Once the model was sufficiently trained, the researchers were then able to construct a 10-second movie based on a mouse's neural activity alone, measured as the mouse watched a video that had not been used previously in training the model. In this case, the researchers achieved a correlation of up to 0.569 between the original and reconstructed videos.
The research reveals something profound about how brains process visual information. Dr Bauer concluded: "We don't have a perfect representation of the world in our heads. The visual processing pipeline skews and warps our representation in a way that modifies information. This deviation between reality and representations in the brain is not necessarily an error but a feature, reflecting how our minds interpret and augment sensory information.
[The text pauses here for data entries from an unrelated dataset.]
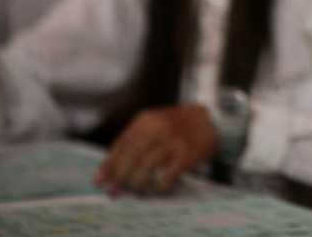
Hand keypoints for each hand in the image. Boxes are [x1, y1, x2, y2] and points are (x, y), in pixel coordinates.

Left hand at [95, 104, 217, 195]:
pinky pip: (166, 176)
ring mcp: (172, 141)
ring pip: (145, 168)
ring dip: (137, 184)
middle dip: (119, 178)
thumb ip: (135, 140)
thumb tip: (112, 169)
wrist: (211, 119)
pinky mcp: (186, 154)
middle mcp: (157, 128)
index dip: (108, 164)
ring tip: (136, 191)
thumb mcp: (154, 123)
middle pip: (130, 157)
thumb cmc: (177, 125)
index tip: (100, 181)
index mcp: (145, 120)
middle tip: (114, 191)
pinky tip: (158, 188)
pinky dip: (159, 186)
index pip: (121, 144)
Lead author Dr. Joel Bauer (Sainsbury Wellcome Centre at UCL) said, "We wanted to have a better way of investigating how the brain interprets what we see. The current methods of understanding what specific groups of neurons are representing are not very generalizable to situations which haven't been specifically tested for. And so, we wanted to develop a method that can capture what is being represented in the brain and compare that to reality."
While the current reconstructions focus on timing accuracy rather than perfect resolution, the implications stretch far beyond laboratory curiosities. Next, the team plan to use the technique to uncover new insights into the brain's visual processing capabilities. Specifically, they are interested in understanding how visual representations in the brain can deviate from what's actually in front of our eyes.
This technology could eventually help researchers understand how different species perceive their environments, potentially revolutionizing fields from neuroscience to artificial intelligence. The ability to decode visual experiences directly from brain activity opens doors to understanding consciousness itself, though researchers emphasize they're still in the early stages of this scientific frontier.